Pero ahora estamos en otra fase. La fase de la histeria. Una vez asustada, una sociedad es fácilmente dominada. La polarización se ha instalado entre nosotros y, si además de asustada, una sociedad está dividida es fácilmente manipulable. Mascarillas si. Mascarillas no. La juventud es culpable por arremolinarse en plazas. El virus no se transmite fácilmente en espacios abiertos, pero da igual. Abrimos fronteras, cerramos gimnasios. Bares si, conciertos de cien personas distanciadas no. Bla, bla, bla. . Pese a que los datos evidencian que la mortalidad en España está dentro de los límites estadísticos esperados desde hace más de dos meses, nuestros políticos se han instalado en un criterio de mano dura que la sociedad exige para sentirse protegida (lean las secciones de comentarios de cualquier medio de prensa). Ese autoritarismo en pro de un bien público como es la salud pública es ahora una cotizada arma política. Cuanto más ortodoxa la norma, más bienvenida. Cuanto más irracional su aplicación, mejor. Lo vimos con las multas durante el estado de alarma (¿le ha llegado alguna a alguien?) y lo estamos viendo a la hora de dar permisos para abrir negocios o actividades y quitarlos de un día para otro. Cada gobierno regional, ahora erigidos autoridades aparentemente incontestables de su propio feudo tras la homogeneidad del estado de alarma, toma sus propias decisiones en base a criterios que, me consta, no responden precisamente a la ciencia ni a la epidemiología estrictamente.

Arbitrariedad peligrosa

La víctima más reciente ha sido lo que quedaba del Tsunami Xixon de éste 2020, que pese a contar con una propuesta hecha a medida de las restricciones de aforo marcadas por el gobierno central en su momento y con toda la normativa higiénica vigente, ha visto como le tumbaban el permiso con el escenario ya montado y habiendo incurrido en un montón de gastos. Quienes montan el Tsunami, también montan al Resurrection Fest y el Metal Paradise. Os podéis hacer una idea de la catástrofe y su magnitud. Aunque la organización aspira a mantener el resto de programación, el daño ya está hecho. Cada vez que algo así sucede, el público se asusta, las entradas dejan de venderse automáticamente y el daño ya está hecho. Aunque mañana se vuelva a autorizar la actividad. Lo mismo ha sucedido en Barcelona: el recinto del Poble Espanyol estaba acogiendo conciertos tributo semanales en el marco del festival Rock & Grill. Aforo para 400 personas, con mesas y con distancia. Mientras el grupo de hoy (Barrena, tributo a Barricada) estaba descargando su furgoneta, les han indicado que no hay concierto. El organismo de protección civil dependiente de la Generalitat de Catalunya no ha emitido a tiempo la correspondiente autorización. Con una industria del directo en modo de supervivencia estas acciones totalmente arbitrarias de los gobiernos regionales ponen en duda el criterio empleado y las verdaderas intenciones de estas prohibiciones. 

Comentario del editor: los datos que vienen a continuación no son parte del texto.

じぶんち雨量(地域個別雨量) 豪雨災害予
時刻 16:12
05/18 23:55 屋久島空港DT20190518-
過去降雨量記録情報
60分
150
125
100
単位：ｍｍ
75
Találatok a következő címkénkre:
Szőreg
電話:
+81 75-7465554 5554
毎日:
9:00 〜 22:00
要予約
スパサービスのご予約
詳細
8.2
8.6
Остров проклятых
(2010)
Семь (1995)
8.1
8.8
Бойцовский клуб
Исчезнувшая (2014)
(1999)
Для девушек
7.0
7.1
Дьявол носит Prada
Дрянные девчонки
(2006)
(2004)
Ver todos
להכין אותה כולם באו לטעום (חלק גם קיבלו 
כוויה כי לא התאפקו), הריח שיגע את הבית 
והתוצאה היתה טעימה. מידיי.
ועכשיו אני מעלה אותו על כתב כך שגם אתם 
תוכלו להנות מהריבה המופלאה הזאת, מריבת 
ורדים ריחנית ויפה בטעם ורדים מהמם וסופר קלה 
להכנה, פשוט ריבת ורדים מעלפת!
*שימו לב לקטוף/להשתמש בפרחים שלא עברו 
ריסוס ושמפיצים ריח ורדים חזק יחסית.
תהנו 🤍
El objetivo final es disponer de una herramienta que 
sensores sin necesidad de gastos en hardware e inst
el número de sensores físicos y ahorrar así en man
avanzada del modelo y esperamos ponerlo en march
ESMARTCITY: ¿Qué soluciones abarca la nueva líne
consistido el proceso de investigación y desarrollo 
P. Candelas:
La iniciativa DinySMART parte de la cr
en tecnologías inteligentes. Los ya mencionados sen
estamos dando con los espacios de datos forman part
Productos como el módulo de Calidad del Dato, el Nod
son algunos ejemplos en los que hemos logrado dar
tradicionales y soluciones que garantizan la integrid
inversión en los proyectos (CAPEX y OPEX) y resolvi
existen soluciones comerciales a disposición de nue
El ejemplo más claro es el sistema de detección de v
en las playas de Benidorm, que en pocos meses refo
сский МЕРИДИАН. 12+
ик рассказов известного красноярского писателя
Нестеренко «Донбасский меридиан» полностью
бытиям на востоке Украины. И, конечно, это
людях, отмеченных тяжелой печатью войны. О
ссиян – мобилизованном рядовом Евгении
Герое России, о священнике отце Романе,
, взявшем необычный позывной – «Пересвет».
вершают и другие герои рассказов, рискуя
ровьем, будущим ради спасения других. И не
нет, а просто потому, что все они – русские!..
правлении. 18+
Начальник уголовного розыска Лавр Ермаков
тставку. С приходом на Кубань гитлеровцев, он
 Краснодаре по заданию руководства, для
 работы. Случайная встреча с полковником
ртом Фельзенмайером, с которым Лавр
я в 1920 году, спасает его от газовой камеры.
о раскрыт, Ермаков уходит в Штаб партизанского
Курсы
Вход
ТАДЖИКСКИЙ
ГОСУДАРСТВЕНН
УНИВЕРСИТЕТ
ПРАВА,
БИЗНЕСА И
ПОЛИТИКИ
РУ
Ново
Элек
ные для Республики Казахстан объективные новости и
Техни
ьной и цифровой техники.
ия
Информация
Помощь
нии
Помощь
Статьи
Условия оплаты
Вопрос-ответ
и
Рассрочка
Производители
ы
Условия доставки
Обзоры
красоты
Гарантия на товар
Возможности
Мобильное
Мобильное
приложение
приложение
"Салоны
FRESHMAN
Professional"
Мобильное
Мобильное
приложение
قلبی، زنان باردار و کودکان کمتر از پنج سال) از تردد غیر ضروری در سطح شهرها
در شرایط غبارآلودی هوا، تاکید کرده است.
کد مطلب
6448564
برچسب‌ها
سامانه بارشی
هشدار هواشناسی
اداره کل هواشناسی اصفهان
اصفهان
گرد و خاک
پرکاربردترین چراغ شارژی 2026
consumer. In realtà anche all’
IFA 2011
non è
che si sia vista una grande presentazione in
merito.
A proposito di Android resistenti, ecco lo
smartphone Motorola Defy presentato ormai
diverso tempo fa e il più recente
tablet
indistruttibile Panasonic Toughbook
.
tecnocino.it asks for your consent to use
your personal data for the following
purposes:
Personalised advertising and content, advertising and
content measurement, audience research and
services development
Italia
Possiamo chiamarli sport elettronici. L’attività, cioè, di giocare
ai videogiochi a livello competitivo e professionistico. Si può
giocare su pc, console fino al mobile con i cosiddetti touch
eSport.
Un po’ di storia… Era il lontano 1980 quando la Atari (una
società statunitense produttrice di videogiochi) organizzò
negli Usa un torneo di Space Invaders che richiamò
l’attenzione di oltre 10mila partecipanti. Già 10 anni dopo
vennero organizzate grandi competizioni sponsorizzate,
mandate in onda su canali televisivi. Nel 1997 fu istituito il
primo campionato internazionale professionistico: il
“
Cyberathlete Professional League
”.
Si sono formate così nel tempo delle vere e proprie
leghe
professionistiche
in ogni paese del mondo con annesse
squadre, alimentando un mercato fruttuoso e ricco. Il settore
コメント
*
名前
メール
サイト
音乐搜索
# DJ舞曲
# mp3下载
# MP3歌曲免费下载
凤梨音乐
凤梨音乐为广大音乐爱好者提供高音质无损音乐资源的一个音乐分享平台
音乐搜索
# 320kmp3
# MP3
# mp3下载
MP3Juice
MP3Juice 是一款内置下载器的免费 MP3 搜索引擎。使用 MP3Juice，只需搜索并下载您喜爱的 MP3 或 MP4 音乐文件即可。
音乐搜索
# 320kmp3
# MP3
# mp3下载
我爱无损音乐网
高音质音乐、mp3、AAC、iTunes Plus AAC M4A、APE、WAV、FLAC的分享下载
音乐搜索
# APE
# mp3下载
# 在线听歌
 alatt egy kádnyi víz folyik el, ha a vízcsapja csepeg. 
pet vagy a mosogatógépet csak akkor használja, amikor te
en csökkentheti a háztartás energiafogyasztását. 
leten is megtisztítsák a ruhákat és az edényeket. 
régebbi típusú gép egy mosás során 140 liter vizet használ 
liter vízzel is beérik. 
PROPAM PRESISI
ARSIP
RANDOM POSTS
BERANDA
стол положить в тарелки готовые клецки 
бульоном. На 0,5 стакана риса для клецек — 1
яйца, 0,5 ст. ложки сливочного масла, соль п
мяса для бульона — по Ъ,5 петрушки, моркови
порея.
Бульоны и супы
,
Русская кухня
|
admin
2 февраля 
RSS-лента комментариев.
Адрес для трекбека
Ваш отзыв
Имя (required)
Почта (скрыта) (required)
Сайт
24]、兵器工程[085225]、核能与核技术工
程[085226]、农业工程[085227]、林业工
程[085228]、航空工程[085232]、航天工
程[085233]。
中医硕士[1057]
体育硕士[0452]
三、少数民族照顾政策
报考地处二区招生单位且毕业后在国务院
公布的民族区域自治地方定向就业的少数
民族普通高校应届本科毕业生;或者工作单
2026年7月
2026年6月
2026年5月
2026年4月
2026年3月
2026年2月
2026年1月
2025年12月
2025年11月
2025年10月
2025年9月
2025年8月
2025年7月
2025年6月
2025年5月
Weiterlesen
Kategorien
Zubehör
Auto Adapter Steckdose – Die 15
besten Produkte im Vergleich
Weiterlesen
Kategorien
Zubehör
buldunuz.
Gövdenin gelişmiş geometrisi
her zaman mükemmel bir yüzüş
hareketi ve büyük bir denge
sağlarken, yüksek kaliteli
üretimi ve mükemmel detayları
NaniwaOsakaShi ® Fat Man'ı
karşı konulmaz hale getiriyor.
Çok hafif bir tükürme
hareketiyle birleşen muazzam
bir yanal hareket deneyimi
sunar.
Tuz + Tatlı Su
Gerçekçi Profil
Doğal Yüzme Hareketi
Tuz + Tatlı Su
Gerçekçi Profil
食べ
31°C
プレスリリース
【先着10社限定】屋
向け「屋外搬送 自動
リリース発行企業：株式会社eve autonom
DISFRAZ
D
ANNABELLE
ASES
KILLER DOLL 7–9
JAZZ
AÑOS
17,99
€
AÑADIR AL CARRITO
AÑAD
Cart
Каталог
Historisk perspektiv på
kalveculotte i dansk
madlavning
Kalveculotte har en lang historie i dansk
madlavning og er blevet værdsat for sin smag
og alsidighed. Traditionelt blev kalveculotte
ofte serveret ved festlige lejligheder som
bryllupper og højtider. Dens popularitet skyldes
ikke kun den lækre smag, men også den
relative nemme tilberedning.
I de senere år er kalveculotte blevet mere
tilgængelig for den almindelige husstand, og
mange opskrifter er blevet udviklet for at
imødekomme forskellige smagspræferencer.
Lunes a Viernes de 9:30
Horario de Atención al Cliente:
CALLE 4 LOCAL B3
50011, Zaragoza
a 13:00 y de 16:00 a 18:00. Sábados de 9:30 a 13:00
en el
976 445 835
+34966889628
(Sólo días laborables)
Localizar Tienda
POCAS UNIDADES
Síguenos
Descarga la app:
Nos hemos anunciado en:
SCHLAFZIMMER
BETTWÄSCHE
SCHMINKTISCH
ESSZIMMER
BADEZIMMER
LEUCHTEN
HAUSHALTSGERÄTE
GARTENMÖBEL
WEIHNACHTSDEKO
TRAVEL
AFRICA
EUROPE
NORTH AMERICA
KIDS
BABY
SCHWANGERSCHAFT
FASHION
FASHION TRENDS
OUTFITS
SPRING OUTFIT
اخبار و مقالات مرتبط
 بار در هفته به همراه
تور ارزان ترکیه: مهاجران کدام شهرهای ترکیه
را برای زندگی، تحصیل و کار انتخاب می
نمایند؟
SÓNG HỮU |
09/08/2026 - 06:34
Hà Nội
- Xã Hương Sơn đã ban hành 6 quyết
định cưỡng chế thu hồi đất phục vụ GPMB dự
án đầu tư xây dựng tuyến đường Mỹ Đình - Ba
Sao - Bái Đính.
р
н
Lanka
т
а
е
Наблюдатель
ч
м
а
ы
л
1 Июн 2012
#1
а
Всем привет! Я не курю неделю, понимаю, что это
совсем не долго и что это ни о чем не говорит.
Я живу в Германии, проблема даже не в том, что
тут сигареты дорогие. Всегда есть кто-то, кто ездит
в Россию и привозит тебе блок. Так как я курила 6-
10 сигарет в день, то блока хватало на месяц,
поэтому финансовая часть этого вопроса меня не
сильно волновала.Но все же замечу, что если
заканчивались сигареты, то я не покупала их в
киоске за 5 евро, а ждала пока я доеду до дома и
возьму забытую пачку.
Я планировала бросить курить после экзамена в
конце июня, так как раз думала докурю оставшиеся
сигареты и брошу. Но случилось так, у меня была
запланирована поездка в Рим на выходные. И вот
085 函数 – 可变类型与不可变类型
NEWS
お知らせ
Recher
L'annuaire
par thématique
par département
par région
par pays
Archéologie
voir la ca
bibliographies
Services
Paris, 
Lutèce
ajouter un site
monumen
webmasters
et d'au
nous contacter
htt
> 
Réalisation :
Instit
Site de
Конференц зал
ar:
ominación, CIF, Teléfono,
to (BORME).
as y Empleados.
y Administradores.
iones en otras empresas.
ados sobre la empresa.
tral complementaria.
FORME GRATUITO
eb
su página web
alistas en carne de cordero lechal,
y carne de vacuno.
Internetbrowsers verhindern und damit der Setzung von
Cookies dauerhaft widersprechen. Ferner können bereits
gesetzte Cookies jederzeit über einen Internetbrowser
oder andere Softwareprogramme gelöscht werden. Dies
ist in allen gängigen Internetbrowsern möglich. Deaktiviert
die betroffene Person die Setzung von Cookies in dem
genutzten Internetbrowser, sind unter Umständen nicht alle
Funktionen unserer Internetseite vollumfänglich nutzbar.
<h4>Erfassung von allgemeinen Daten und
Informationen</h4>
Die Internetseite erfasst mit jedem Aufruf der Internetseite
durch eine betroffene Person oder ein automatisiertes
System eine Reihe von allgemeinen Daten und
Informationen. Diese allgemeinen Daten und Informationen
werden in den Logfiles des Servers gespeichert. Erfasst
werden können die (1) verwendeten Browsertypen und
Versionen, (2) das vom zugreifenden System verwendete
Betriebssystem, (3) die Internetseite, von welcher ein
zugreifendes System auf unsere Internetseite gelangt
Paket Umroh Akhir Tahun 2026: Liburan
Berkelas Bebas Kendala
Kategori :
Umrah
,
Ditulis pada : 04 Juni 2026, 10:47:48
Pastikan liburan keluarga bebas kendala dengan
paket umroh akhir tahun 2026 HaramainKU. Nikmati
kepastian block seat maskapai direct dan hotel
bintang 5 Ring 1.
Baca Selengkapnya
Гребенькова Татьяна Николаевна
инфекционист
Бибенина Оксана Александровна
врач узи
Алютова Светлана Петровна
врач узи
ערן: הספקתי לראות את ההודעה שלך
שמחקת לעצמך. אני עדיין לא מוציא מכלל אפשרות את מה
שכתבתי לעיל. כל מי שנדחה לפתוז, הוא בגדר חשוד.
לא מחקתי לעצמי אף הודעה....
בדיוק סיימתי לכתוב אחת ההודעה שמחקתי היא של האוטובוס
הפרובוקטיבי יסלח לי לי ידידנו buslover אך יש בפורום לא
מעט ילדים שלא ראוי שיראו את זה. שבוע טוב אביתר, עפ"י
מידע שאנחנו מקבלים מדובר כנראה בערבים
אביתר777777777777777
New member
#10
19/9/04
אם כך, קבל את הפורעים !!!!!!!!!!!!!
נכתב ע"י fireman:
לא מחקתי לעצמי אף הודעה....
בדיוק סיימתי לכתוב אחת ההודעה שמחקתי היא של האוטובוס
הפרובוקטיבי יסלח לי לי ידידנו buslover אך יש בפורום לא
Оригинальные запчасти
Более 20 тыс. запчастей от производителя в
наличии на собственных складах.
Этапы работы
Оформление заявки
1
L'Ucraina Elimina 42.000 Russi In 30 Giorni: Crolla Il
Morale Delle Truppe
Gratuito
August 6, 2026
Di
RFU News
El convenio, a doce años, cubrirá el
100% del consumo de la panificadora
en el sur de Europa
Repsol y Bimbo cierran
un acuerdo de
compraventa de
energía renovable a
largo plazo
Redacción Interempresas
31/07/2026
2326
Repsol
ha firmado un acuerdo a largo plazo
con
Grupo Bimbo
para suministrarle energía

Un apunte: finalizado el estado de alarma, las ayudas a autónomos (una gran cantidad del tejido productivo del mundo del espectáculo) se han acabado y la prestación por cese de actividad no cubre a quien no haya cotizado específicamente para ese concepto. Técnicos que han vuelto a la actividad, grupos que operan como microempresas y trabajadores autónomos y contratistas de todo tipo se vuelven a ver abocados a la nada -y ahora sin un marco de ayudas específico que les cubra en momentos de necesidad. Y en el campo de las empresas y pymes tres cuartos de lo mismo: han recuperado a empleados de los ERTE a medida de la actividad que se podía hacer con garantías. Ahora deben volver a dimensionar su fuerza laboral acorde a una incerteza que no parece responder a ninguna cuestión concreta -si atendemos puramente a los datos de los que se dispone. 

La cuestión de fondo es que va a pasar una buena temporada hasta que cualquier responsable público (concejal de cultura, alcalde, etc) ponga su firma sobre un documento que autoriza que 40.000 personas se arremolinen en un descampado municipal para berrear canciones de Iron Maiden  y saltar como posesos en un festival masivo. Y esto no es una suposición agorera como tantas hemos visto en estos días. Las administraciones públicas van a ser mas papistas que el Papa y no va a importar quien caiga por el camino más allá de mensajes políticos y “escudos sociales” de cara a la galería. 

Estamos muy, muy jodidos. Salvo, claro, una vacuna milagrosa. Y ni así.